All might go well if England, France, and Spain could be obliged to respect law. To restrain these three governments was Jefferson’s most urgent need. The three envoys waited to see what act of energy he would devise to break through the net which had been drawn about him. Turreau enjoyed most of his confidence; and soon after the meeting of Congress, at the time when Jefferson was publicly using “strong language toward Spain,” meant to produce an effect at the Tuileries, Turreau wrote interesting accounts of his private conversation for the guidance of Talleyrand and Napoleon;[101]—
“One may perhaps draw some inferences in regard to the true sense of the Message from some words which escaped the President in a private conversation with me. ‘I see with pain,’ he said, ‘that our people have a tendency toward commerce which no other kind of interest will be able to balance; we should be essentially agricultural, and yet agriculture will never be more than a secondary interest here.’... In a preceding interview the President invited me to a discussion of Spanish affairs.... After some complaints about Spanish privateers, and the protection which Spain granted to ours in particular, Mr.
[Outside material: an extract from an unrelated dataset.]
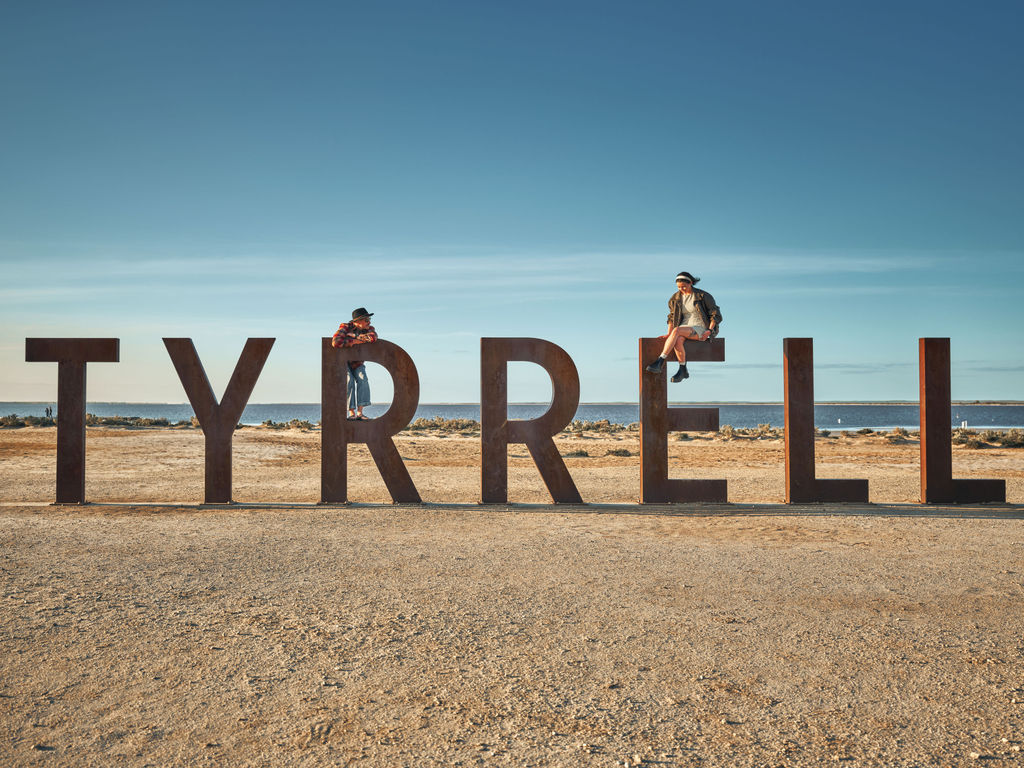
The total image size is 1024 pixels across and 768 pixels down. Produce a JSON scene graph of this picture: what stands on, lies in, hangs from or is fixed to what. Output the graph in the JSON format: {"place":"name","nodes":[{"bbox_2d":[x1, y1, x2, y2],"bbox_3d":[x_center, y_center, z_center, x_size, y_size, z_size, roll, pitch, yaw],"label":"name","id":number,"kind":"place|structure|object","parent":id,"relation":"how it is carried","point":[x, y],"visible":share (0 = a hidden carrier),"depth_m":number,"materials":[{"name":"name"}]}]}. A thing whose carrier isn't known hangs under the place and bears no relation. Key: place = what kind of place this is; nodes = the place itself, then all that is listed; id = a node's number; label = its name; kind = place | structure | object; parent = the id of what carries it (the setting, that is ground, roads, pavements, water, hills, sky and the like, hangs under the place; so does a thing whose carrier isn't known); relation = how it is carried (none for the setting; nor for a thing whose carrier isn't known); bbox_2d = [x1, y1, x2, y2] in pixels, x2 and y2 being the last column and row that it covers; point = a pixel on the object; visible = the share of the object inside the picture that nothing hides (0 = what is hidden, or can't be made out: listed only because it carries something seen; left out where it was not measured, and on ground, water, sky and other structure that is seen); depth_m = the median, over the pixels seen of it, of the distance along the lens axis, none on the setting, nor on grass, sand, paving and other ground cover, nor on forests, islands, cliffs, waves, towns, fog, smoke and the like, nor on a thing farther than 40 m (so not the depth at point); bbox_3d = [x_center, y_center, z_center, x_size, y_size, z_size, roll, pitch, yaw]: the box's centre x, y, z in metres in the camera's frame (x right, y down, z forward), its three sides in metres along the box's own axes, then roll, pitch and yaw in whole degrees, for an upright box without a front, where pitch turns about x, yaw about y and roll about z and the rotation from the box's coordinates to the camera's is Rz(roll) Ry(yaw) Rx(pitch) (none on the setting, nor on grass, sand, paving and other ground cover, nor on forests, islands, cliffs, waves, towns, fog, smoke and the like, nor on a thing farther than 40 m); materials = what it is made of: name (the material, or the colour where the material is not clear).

Jefferson expanded on the griefs of the Americans in regard to some excursions of Spanish patrols beyond the limits provisionally established, and, in consequence, within the territory of Louisiana. I replied that doubtless the Spanish government had not authorized these steps, and that the mistakes of a few subalterns could not produce serious differences between the two Powers. ‘That is true; but,’ he added, ‘these Spaniards are so stupid (bêtes), their government so detested,’ etc. It was not easy to contradict him on this point. As for the English, his complaints and reproaches have been much more serious. He has assured me that they have taken five hundred American ships; that they could not have done more harm had they been at war with America; yet that England would in vain try, as against the Americans, to destroy neutral rights. ‘In that respect,’ added Mr. Jefferson, ‘we have principles from which we shall never depart; our people have commerce everywhere, and everywhere our neutrality should be respected. On the other hand, we do not want war,—and all this is very embarrassing.’”
Turreau’s comment on these words may have affected the policy of Napoleon, as it must certainly have had weight with Talleyrand:—
“If your Excellency was not already acquainted with the man and his government, this last phrase would be enough to enable you to judge the one and the other.”